Diagnoses, Therapy, and the Person That Sits in Front of You

I have a client right now who reminds me of a lot of the other clients that I have had.  He is one of many with a severe trauma and abuse history.  After seeing countless kids, teens, and adults with similar backgrounds, you almost start to think that this sort of life must be normal.  But you have to remind yourself that it is anything but.  I especially feel for some of my younger clients who have had such an unfair start in life.  As clinicians, we are quick to put labels and diagnoses on a problem when half the time, clients’ experiences with these things and current symptoms have served a purpose.  If holding onto depression,  anxiety, PTSD, or some sort of attachment problem serves a purpose (which they all do), we have to be careful not to pull that immediately away.

What’s always troubled me more than a “typical” Axis I disorder is any of the personality traits/disorders you get on Axis II.  It bothers me that we already start putting down things like “Borderline Traits” in a teen’s medical chart.  Who knows how long some of that can follow someone?

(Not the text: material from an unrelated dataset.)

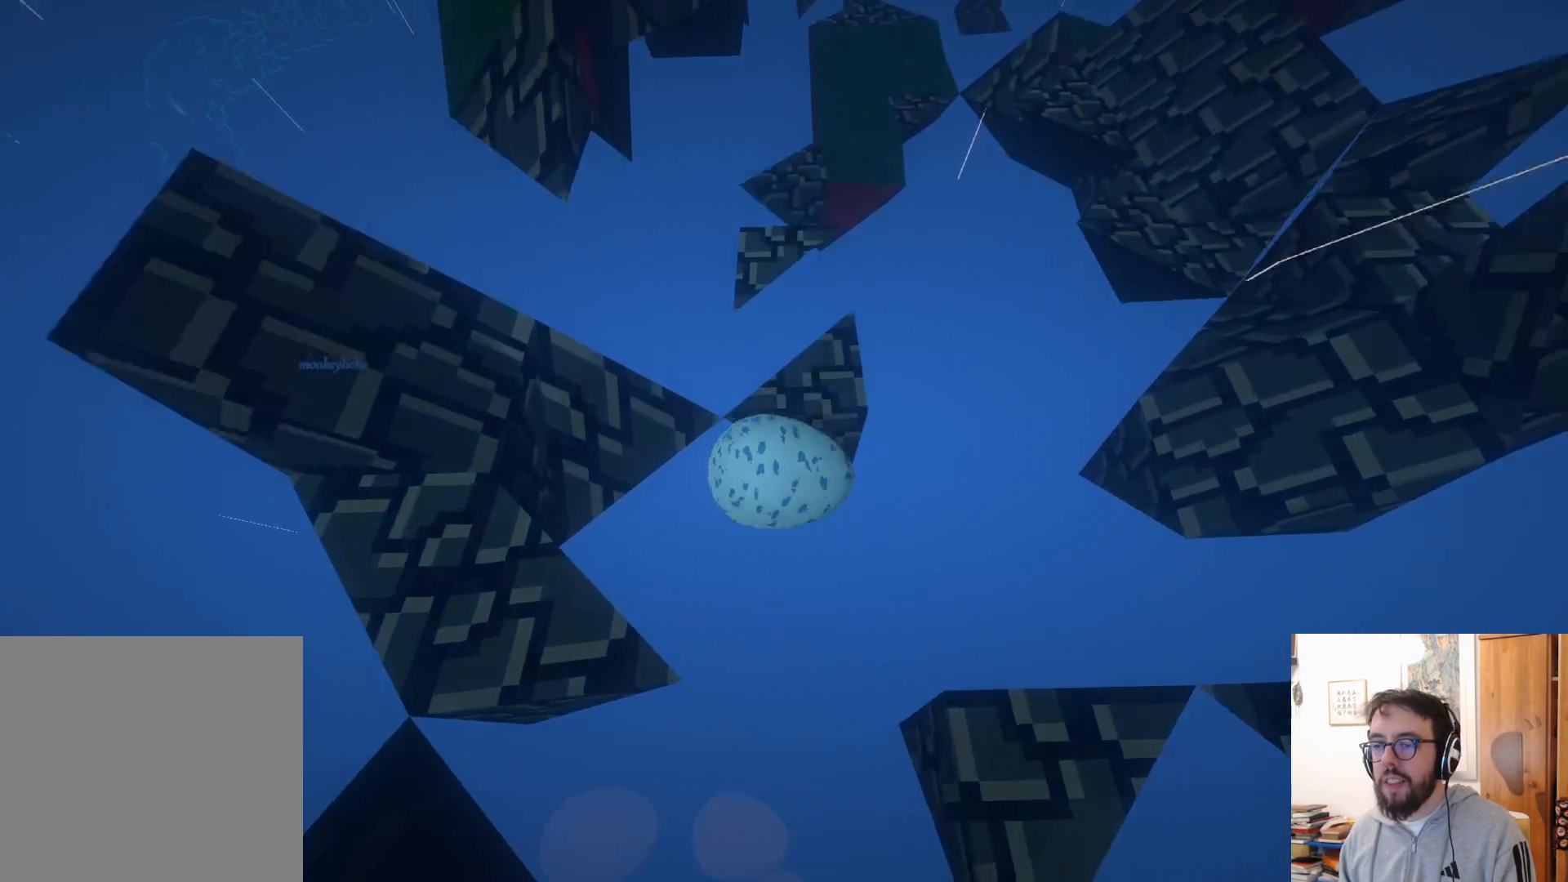
{"buttons": [], "left_stick": "up", "right_stick": "down-right", "events": [[83, "B", "down"], [183, "left_stick", "down-right"], [200, "B", "up"], [383, "right_stick", "down-right"], [500, "left_stick", "up"]]}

Most teenagers are still figuring out who they are and their place in the world, many clients have the added burden of just trying to make it through each day given the experiences they have been through.

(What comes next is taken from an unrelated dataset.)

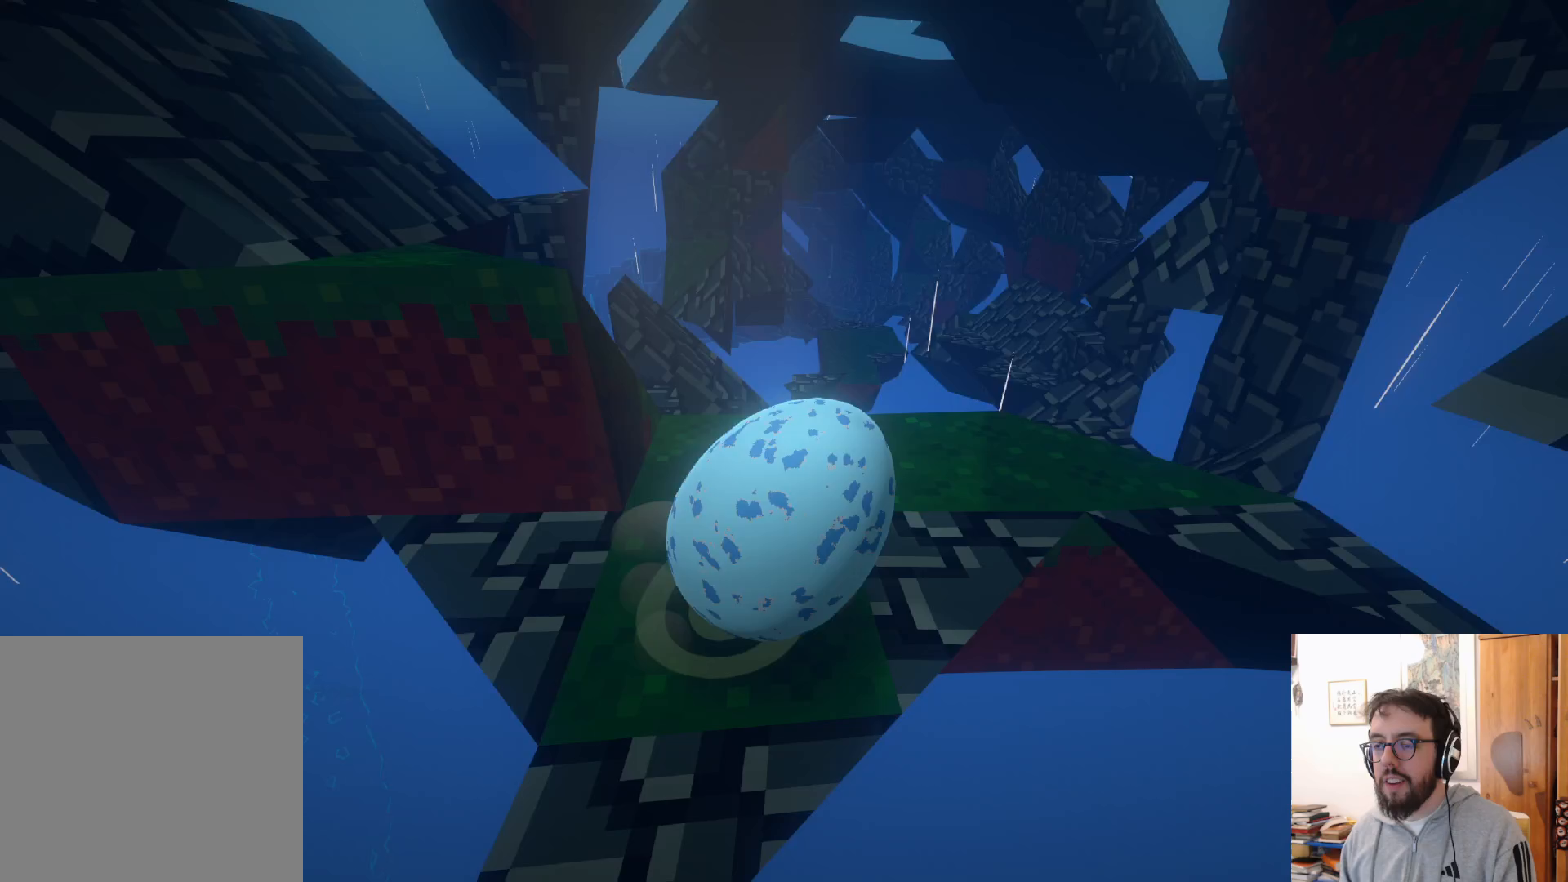
{"buttons": [], "left_stick": "up-left", "right_stick": "down", "events": [[67, "right_stick", "down"], [217, "right_stick", "center"], [433, "left_stick", "up-left"], [450, "right_stick", "down"]]}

I don’t think it inaccurate to describe what you see but the trouble with diagnoses is once it’s written in a client’s chart, it starts to form your impression of someone before you’ve even met them.  It becomes hard NOT to see them through that lens.  And I don’t like that.  It makes us as clinicians anything but impartial observers to the clinical picture we see.  We might then behave in ways that serve to mold and reinforce the very same behaviors we are pathologizing, albeit unwittingly.

I am not sure of any particular miraculous way to fix this, I just find it unfair to be imposing so many labels and disorders on clients so young.  Even my first practicum in the Master’s program, that was on a dual diagnosis inpatient unit (substance abuse and mental health), I remember hearing some of their stories and thinking “It’s amazing that they’re even still standing here today.  The fact that they even made it another day and are here in this moment is remarkable.”  I guess what I’m saying is it’s also important to remember a client’s strengths and not be too quick to see them as the sum of their history and “problems.”  Given some of the stories I have heard over the years, I am not so sure I would have done any better myself.  Sometimes, it’s amazing that that person got out of bed and made it to your office that day.  Let alone the fact that they were willing to share a little bit of their world with you.  I don’t ever want to forget that or take for granted the special gift that that is.  Someone is trusting me with one of the most precious parts of themselves and I am privileged enough to be able to hear it.